### Provided material
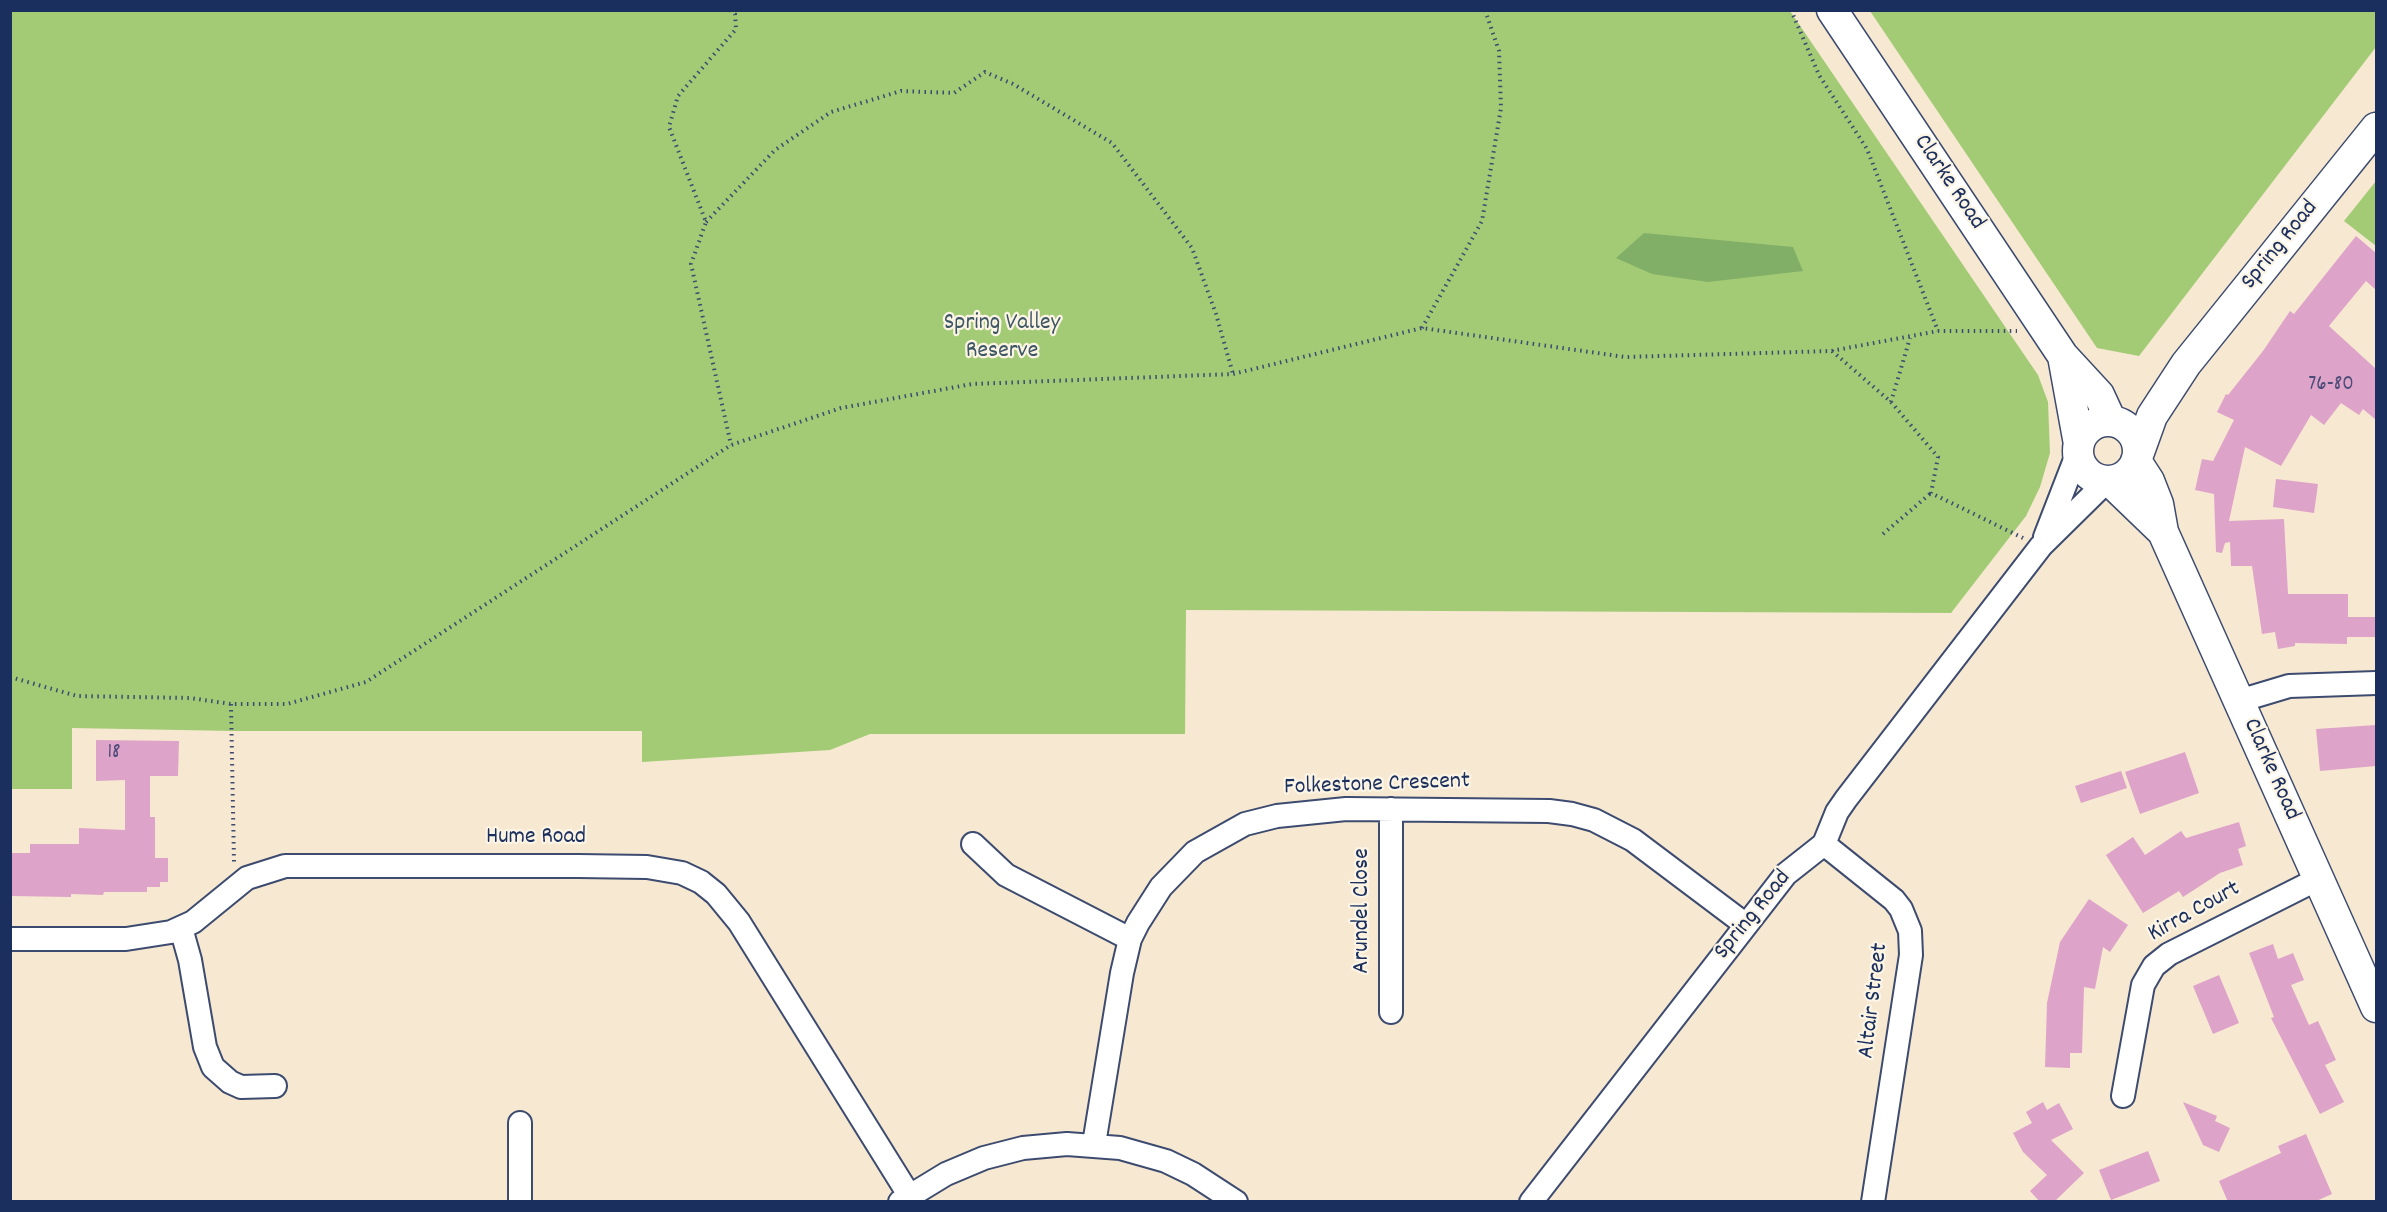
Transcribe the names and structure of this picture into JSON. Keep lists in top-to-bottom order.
{
  "streets": {
    "main road": ["Clarke Road", "Spring Road"],
    "street": [
      "Folkestone Crescent",
      "Hume Road",
      "Arundel Close",
      "Kirra Court",
      "Altair Street"
    ]
  },
  "crossings": [
    ["Clarke Road", "Spring Road"],
    ["Clarke Road", "Kirra Court"],
    ["Spring Road", "Folkestone Crescent"],
    ["Spring Road", "Altair Street"],
    ["Folkestone Crescent", "Arundel Close"]
  ],
  "parks": ["Spring Valley Reserve"],
  "house_numbers": ["76-80", "18"]
}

### What this task involves
With the pictures dropped, give every entry above again exactly.

### Expected output
Transcribe the names and structure of this picture into JSON. Keep lists in top-to-bottom order.
{
  "streets": {
    "main road": ["Clarke Road", "Spring Road"],
    "street": [
      "Folkestone Crescent",
      "Hume Road",
      "Arundel Close",
      "Kirra Court",
      "Altair Street"
    ]
  },
  "crossings": [
    ["Clarke Road", "Spring Road"],
    ["Clarke Road", "Kirra Court"],
    ["Spring Road", "Folkestone Crescent"],
    ["Spring Road", "Altair Street"],
    ["Folkestone Crescent", "Arundel Close"]
  ],
  "parks": ["Spring Valley Reserve"],
  "house_numbers": ["76-80", "18"]
}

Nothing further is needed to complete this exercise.